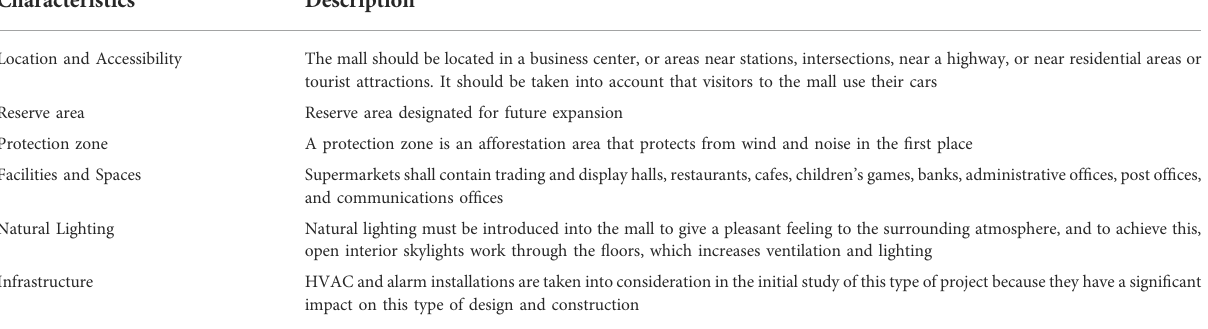
TABLE 2 Characteristics and description of the shopping malls for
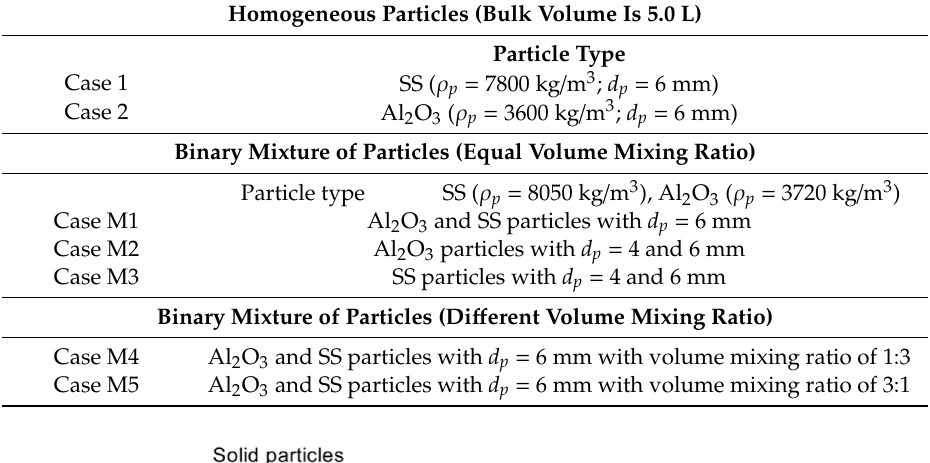
Table 1. Simulation conditions and particle properties.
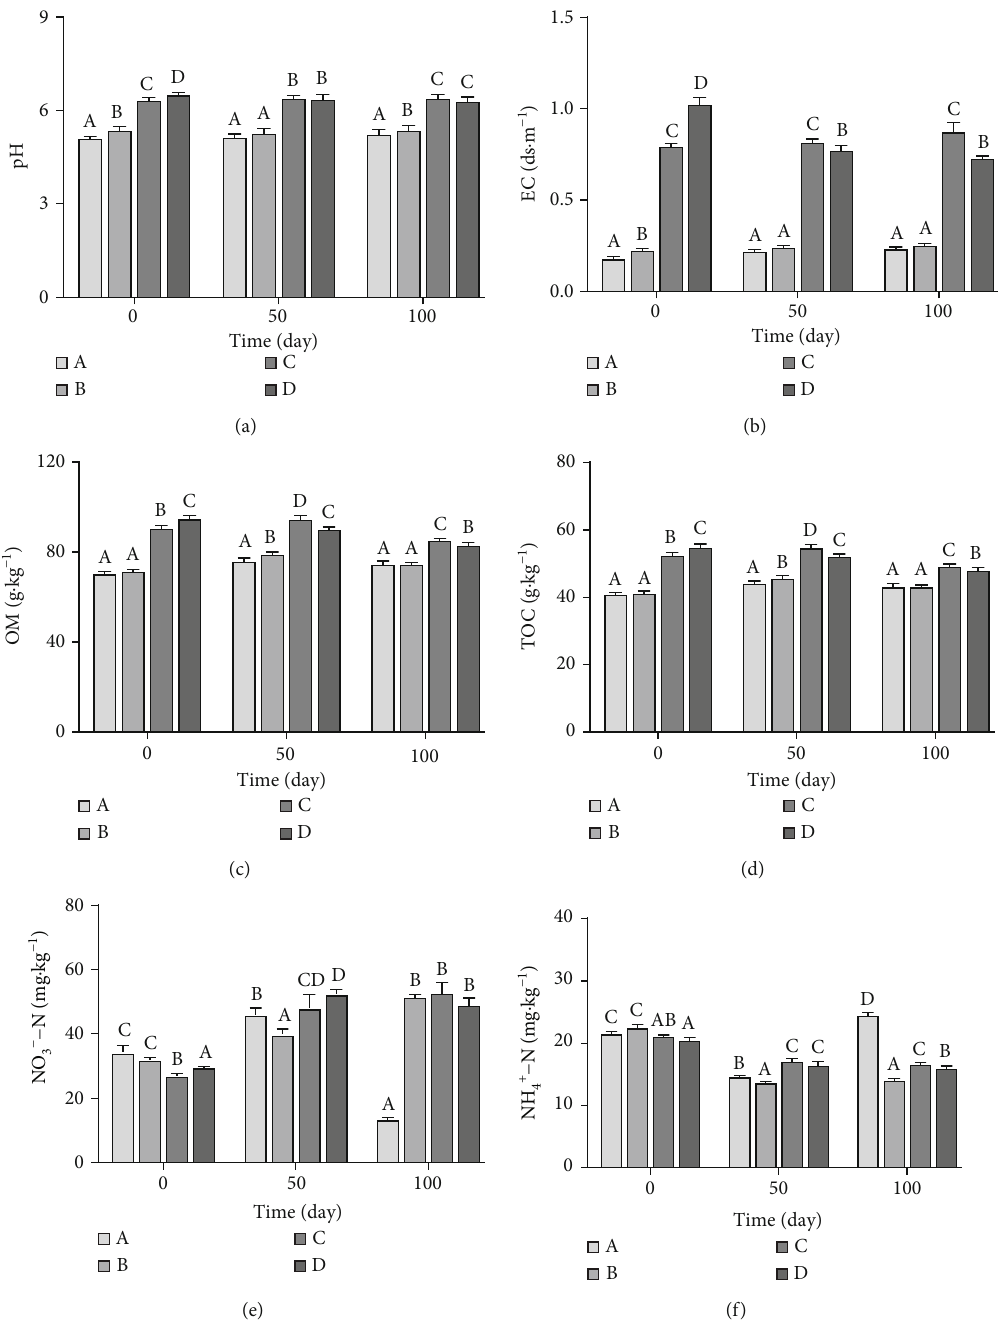
Figure 1: E ff ect of amendments on the soil properties: pH (a), EC (b), OM (c), TOC (d), NO 3- -N (e), and NH 4+ -N (f). Di ff erent letters above bars indicate signi fi cant di ff erences between mean values at each sampling occasion ( P <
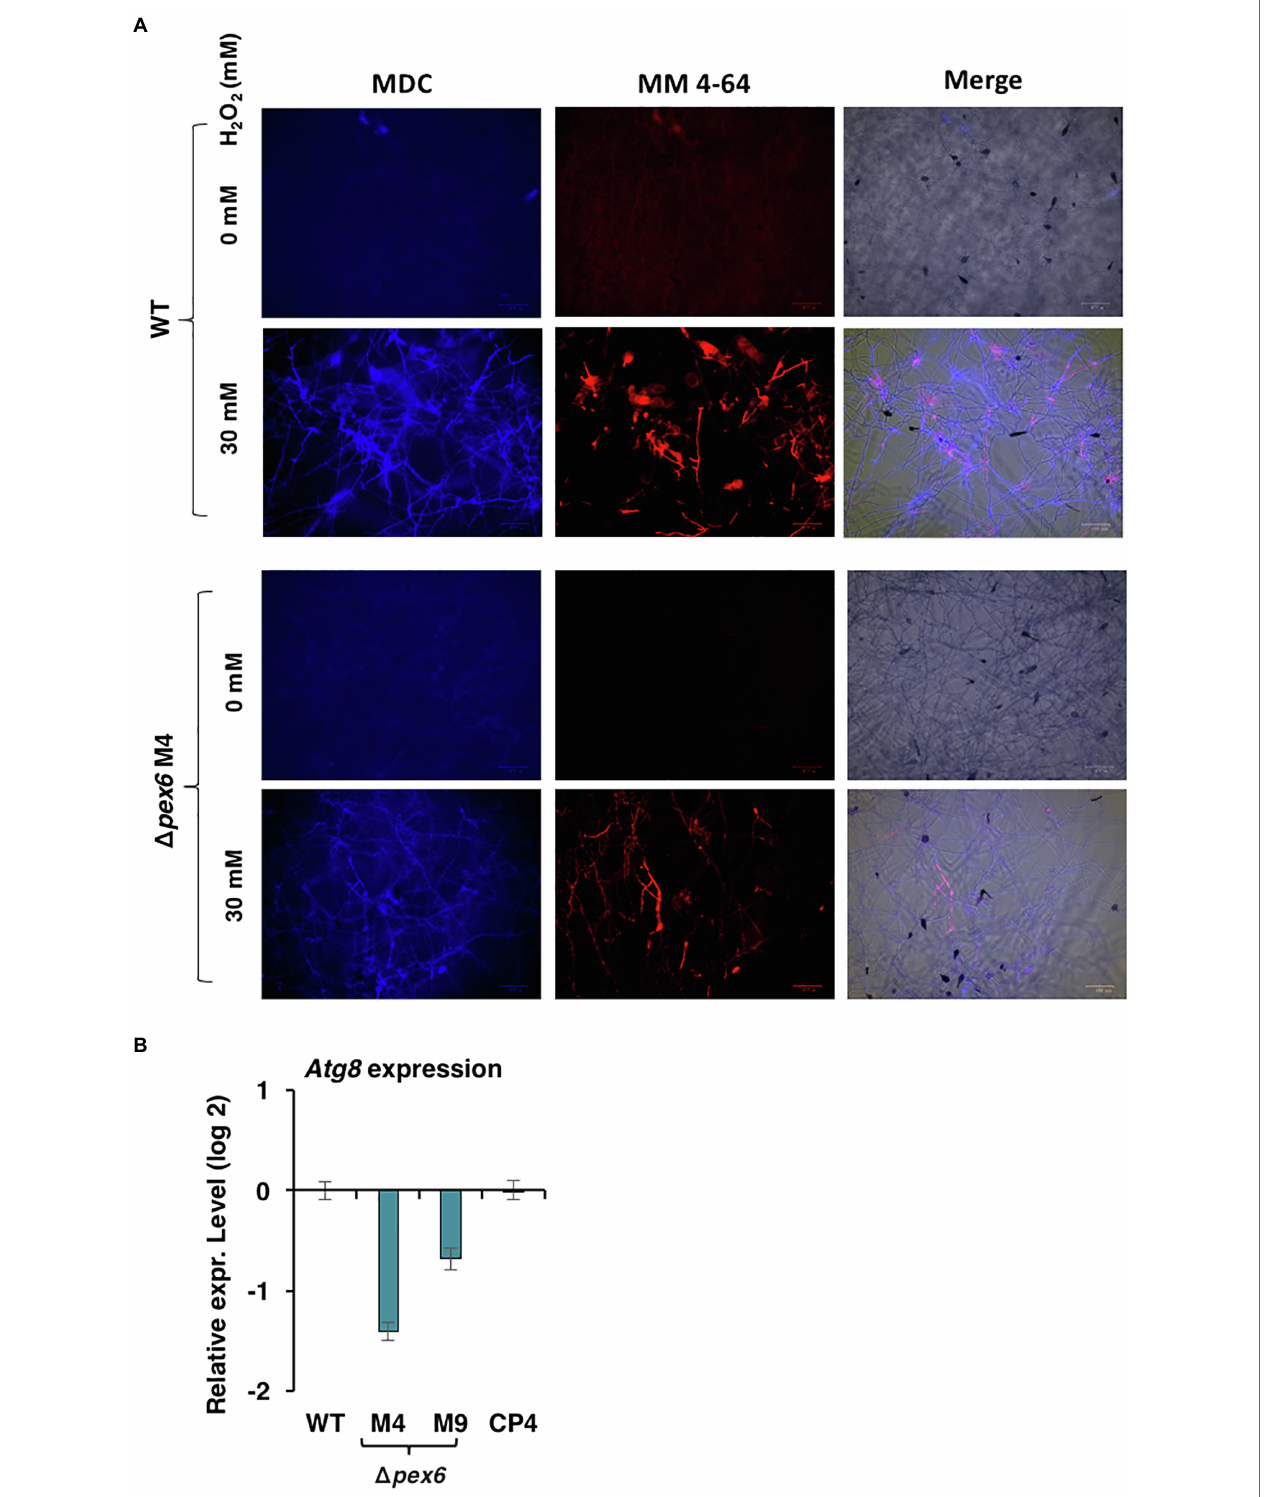
FIGURE 11 | Pex6 impacts autophagy process triggered by hydrogen peroxide (H 2 O 2 ) in A. alternata . (A) Hyphae of WT and ∆ pex6 -M4 grown in PDB with or without H 2 O 2 for 4 h were co-stained with monodansylcadaverine (MDC) and MM 4–64. Δ pex6 hyphae display much weaker fluorescence than wild-type, suggesting that Pex6 plays a role in autophagy process. (B) Quantitative real-time PCR analysis of the expression of an atg8 gene encoding an autophagy-related protein in the WT, the pex6 -deficient ( ∆ pex6 -M4 and M9), and the CP4 complementation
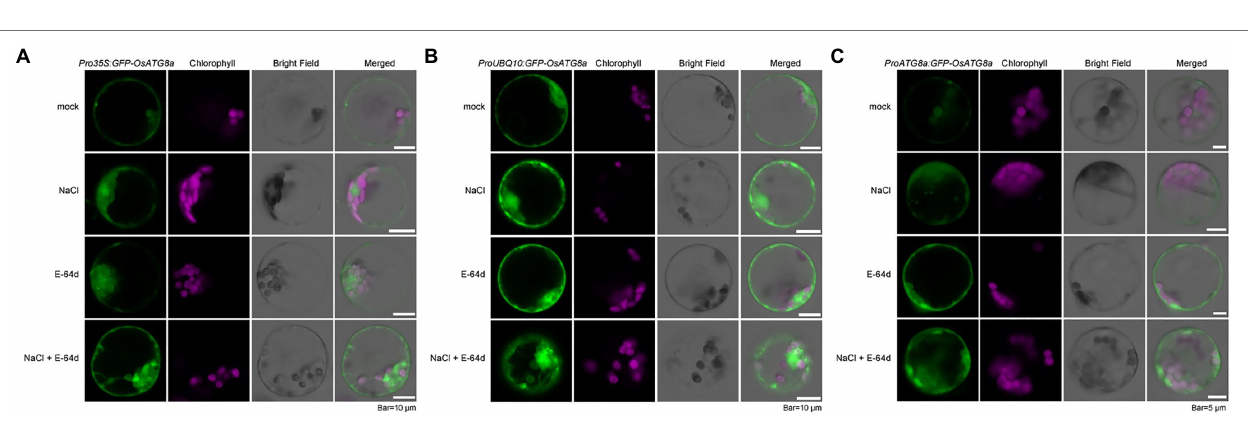
FIGURE 1 | Transient expression of constructs carrying GFP-OsATG8a . (A) Schematic representation of the GFP-OsATG8a fusion gene constructs. Three promoters—the CaMV35S promoter, the ubiquitin ( UBQ10 ) promoter, and the endogenous ( OsATG8a ) promoter—are used for the constructs. (B) LSCM of tobacco leaf epidermal cells transiently expressing GFP and GFP-OsATG8a. (C) Transient expression of GFP and GFP-OsATG8a in rice protoplasts. Puncta representing autophagosomes are indicated by yellow arrowheads in (B,C) . Bar = 10 μ m in (B,C) .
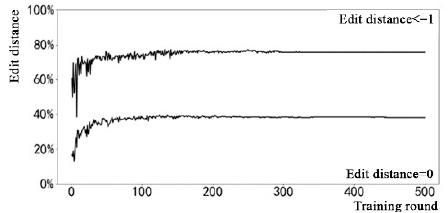
Figure 22. Expert-driven learning with a factor of 1 /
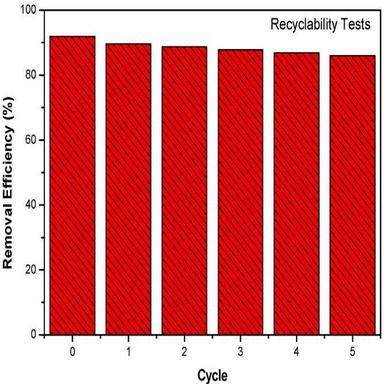
Recycling of the N-CDs/CuFe2O4 in the removal of CR dye. The initial concentration of CR was fixed at 5 mg/L and the contact time at 60 min. (A colour version of this figure can be viewed online.)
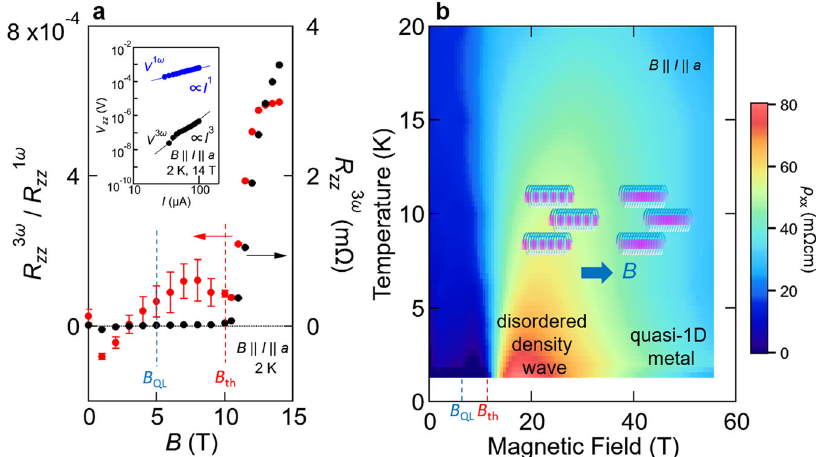
Fig. 4 Non-linear transport measurements. a The magnetic fi eld dependence of the third-harmonic resistance R zz 3 ω . Third-harmonic resistance normalized by linear resistance R zz 3 ω / R zz 1 ω is also plotted. Here, R zz 1 ω = V zz 1 ω / I and R zz 3 ω = − V zz 3 ω / I . The measurements were done under the condition of I = 75 uA and f = 2317 Hz to avoid the heating effects. The inset shows the current dependence of linear and third- harmonic voltage at a frequency of 2317 Hz at 2 K and 14 T. b The contour plot of resistivity as a function of temperature and magnetic fi eld in the longitudinal con fi guration ( B || I || a ). The inset shows schematic illustrations of the disordered density wave phase and quasi-1D metal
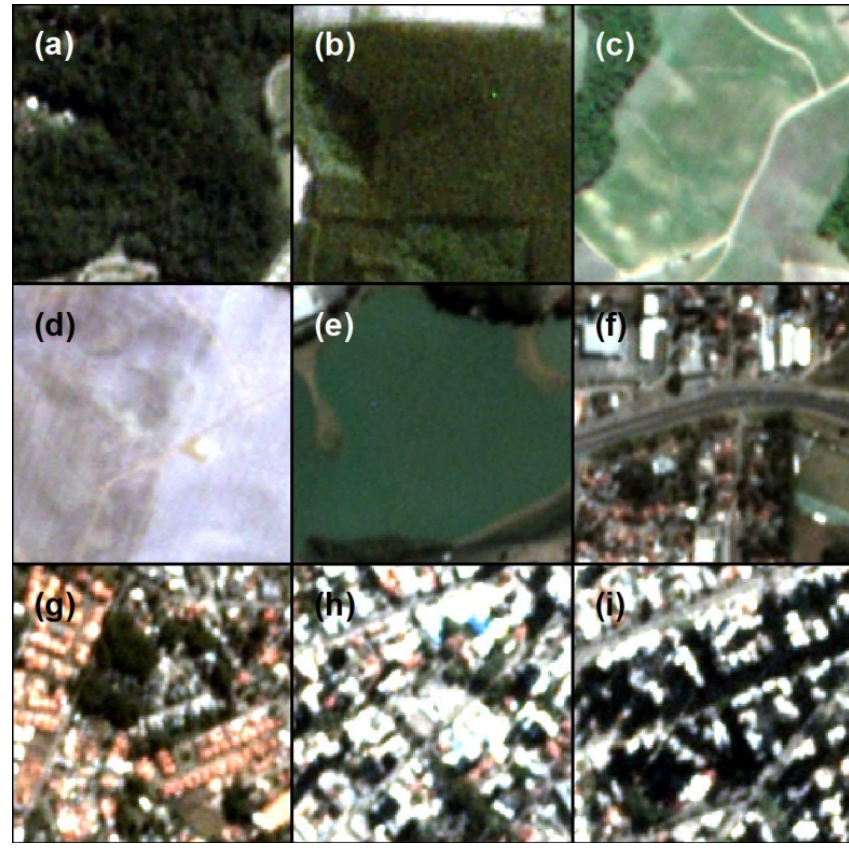
Figure 2. True-color composition image samples of defined classes. ( a ) Arboreal vegetation; ( b ) Silviculture; ( c ) Grass or cultivated areas; ( d ) Bare land; ( e ) Water; ( f ) Paved roads and streets; ( g ) Built-up areas, Type 1; ( h ) Built-up areas, Type 2; and ( i ) Shadow.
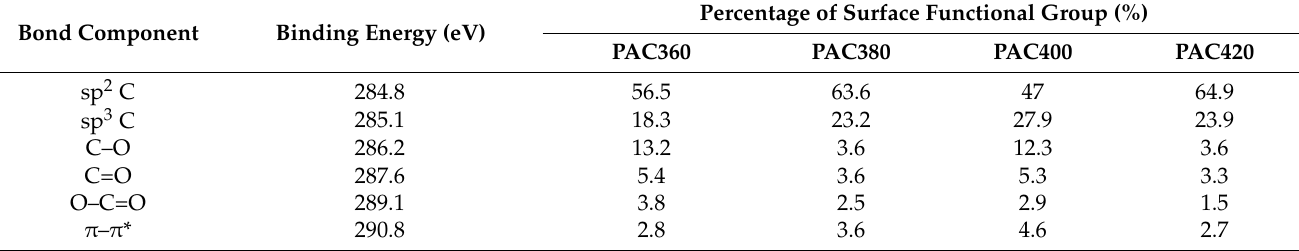
Table 3. Position and quantitative analysis of XPS C 1 s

----------------

How many of the lines above include the word "time"? State that number and nothing else.

2